On Monday, the company blocked all searches for “Taylor Swift” in an effort to stop people uncovering the deepfake images, which were created with artificial intelligence. It said last week it was “actively removing all identified images”.

Since his takeover of X, Mr Musk has cut the company’s headcount by more than 80pc and faced criticism for sacking members of its moderation and safety teams.

Linda Yaccarino,

Chief executive Linda Yaccarino said X will set up a new Trust and Safety Centre of Excellence to tackle illegal posts

Plans to hire more moderators come as Ms Yaccarino, who was appointed by Mr Musk to lead X last year, prepares to join other social media bosses at a US senate hearing this week. Bosses will be questioned over their efforts to tackle online predators.

Ms Yaccarino said: “In 2023, we made clear that our top priority was tackling [child sexual exploitation] online… we are now taking action on users that distribute this content”.
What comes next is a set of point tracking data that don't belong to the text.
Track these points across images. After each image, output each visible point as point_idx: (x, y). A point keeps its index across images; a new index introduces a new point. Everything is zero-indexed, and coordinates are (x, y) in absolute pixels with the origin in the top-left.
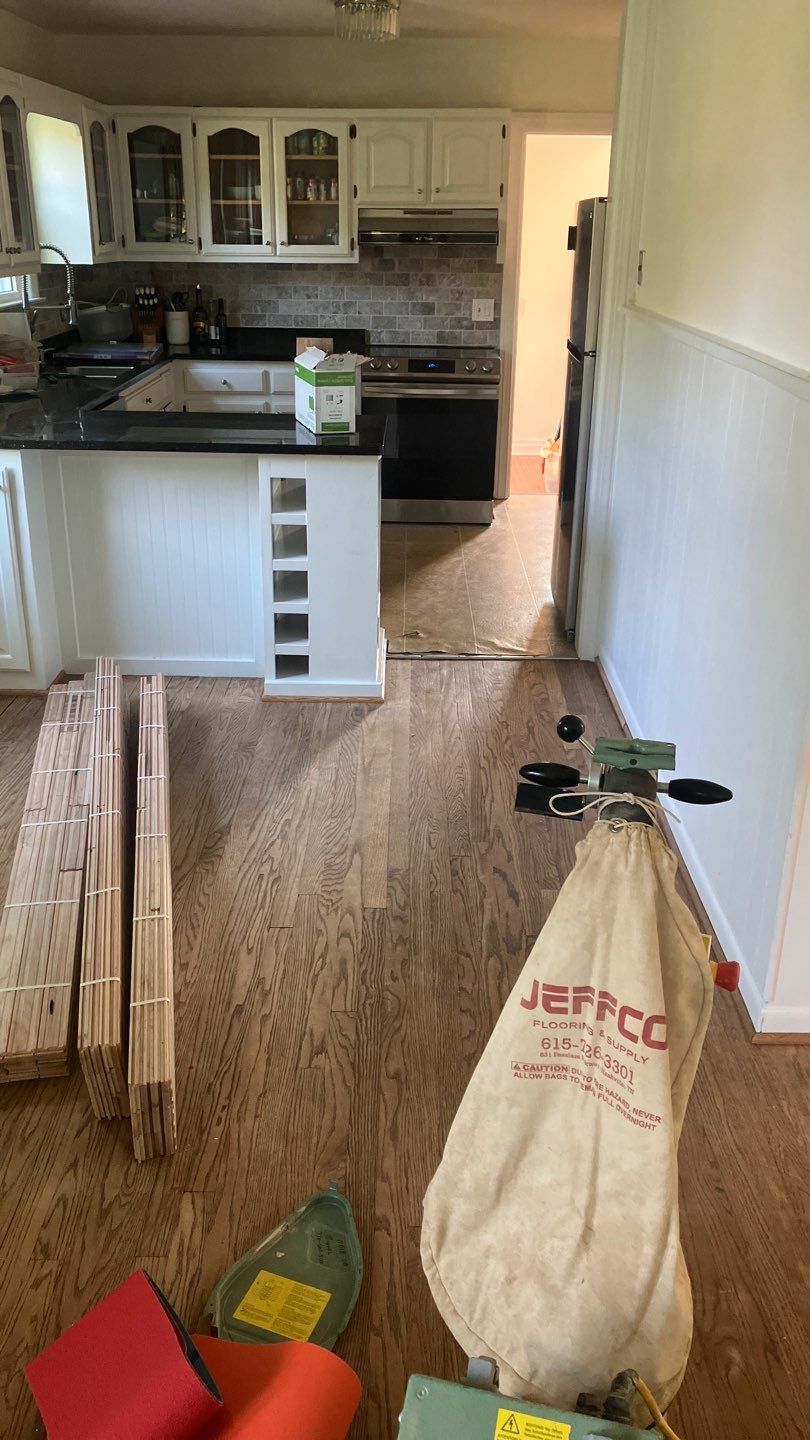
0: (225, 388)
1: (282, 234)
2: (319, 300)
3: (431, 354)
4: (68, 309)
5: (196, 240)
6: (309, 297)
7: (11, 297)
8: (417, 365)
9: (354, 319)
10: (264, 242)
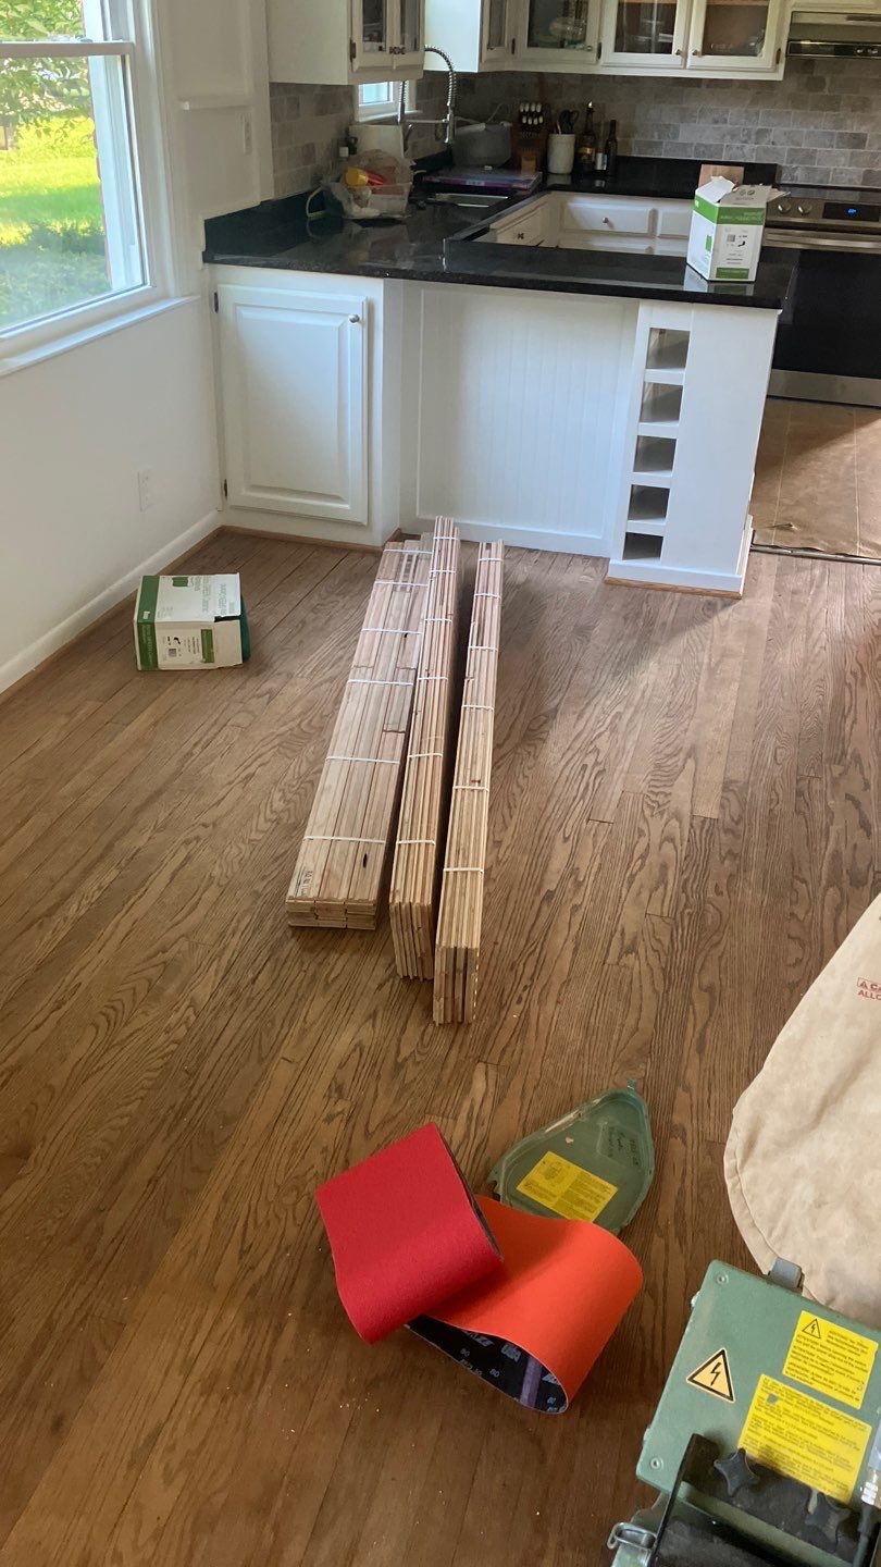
0: (606, 227)
1: (696, 42)
2: (729, 126)
3: (853, 198)
4: (445, 125)
5: (596, 47)
6: (716, 122)
7: (386, 108)
8: (833, 210)
9: (766, 151)
10: (674, 51)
Joe Benarroch, the company’s head of operations, told Bloomberg this would include hiring 100 full time staff to take down child abuse posts and the criminals who spread them.

Ms Yaccarino said X had automated parts of its child abuse reporting system, leading it to take down more suspected illegal content than before Mr Musk’s takeover.

She said X had removed 12.4 million accounts for violating its child abuse policies, up from 2.3 million in 2022. The company also sent reports on 850,000 posts to a US agency for missing and exploited children in 2023, eight times the number it flagged a year earlier.

On Wednesday, US social media bosses will be grilled by senators over their efforts to tackle the spread of child sexual abuse material online. Ms Yaccarino will appear alongside Facebook founder Mark Zuckerberg, as well as executives from TikTok, Snapchat and Discord.

Announcing the hearing in November, Democratic senator Dick Durbin and Republican senator Lindsey Graham said: “We’ve known from the beginning that our efforts to protect children online would be met with hesitation from Big Tech. They finally are being forced to acknowledge their failures when it comes to protecting kids.”